The phrase “Great Recession” creates the impression that the economy is following the contours of a typical recession, only more severe – something like a really bad cold. That is why, throughout this downturn, forecasters and analysts who have tried to make analogies to past post-war US recessions have gotten it so wrong. Moreover, too many policymakers have relied on the belief that, at the end of the day, this is just a deep recession that can be subdued by a generous helping of conventional policy tools, whether fiscal policy or massive bailouts.
But the real problem is that the global economy is badly overleveraged, and there is no quick escape without a scheme to transfer wealth from creditors to debtors, either through defaults, financial repression, or inflation.
A more accurate, if less reassuring, term for the ongoing crisis is the “Second Great Contraction.” Carmen Reinhart and I proposed this moniker in our 2009 book This Time is Different, based on our diagnosis of the crisis as a typical deep financial crisis, not a typical deep recession. The first “Great Contraction” of course, was the Great Depression, as emphasized by Anna Schwarz and the late Milton Friedman. The contraction applies not only to output and employment, as in a normal recession, but to debt and credit, and the deleveraging that typically takes many years to complete.
Why argue about semantics? Well, imagine you have pneumonia, but you think it is only a bad cold. You could easily fail to take the right medicine, and you would certainly expect your life to return to normal much faster than is realistic.
With most recessions we see a quick rebound in economic activity often above the historical norm. We also see a quick rebound in employment as well with the exception of the recessions in 1991 and 2001. We aren’t seeing that here. While the unemployment/employment situation has improved slightly the improvements have been weak and appear to have stopped.
Some have argued that part of the problem is that fiscal stimulus was not large enough. However, Rogoff has a response to that as well,
Many commentators have argued that fiscal stimulus has largely failed not because it was misguided, but because it was not large enough to fight a “Great Recession.” But, in a “Great Contraction,” problem number one is too much debt. If governments that retain strong credit ratings are to spend scarce resources effectively, the most effective approach is to catalyze debt workouts and reductions.
There is also this part as well,
In my December 2008 column, I argued that the only practical way to shorten the coming period of painful deleveraging and slow growth would be a sustained burst of moderate inflation, say, 4-6% for several years. Of course, inflation is an unfair and arbitrary transfer of income from savers to debtors. But, at the end of the day, such a transfer is the most direct approach to faster recovery.
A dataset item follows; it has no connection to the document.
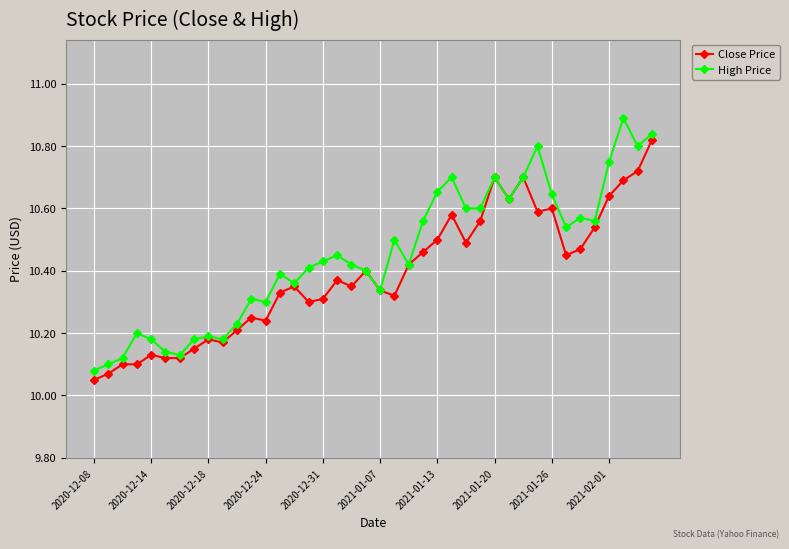

At how many categories does at least one series exceed 10?

40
Eventually, it will take place one way or another, anyway, as Europe is painfully learning.
Interestingly this fits well with how the Great Depression ended. Once the U.S. went off the gold standard and the money supply expanded and the inflation rate increased the economy started growing again. Inflation is one way of reducing debt, and as Rogoff points out it is arbitrary in that is transfers wealth from savers to debtors.
Dave Schuler also has a post on this article and notes,
As I see it our key problem is that we’re mollycoddling the banks, just as the Japanese did. The big banks are insolvent. They were insolvent in 2008. They’re still insolvent. Propping them up just prolongs the agony.
Indeed. I think this is one of the elephants in the room that nobody wants to mention.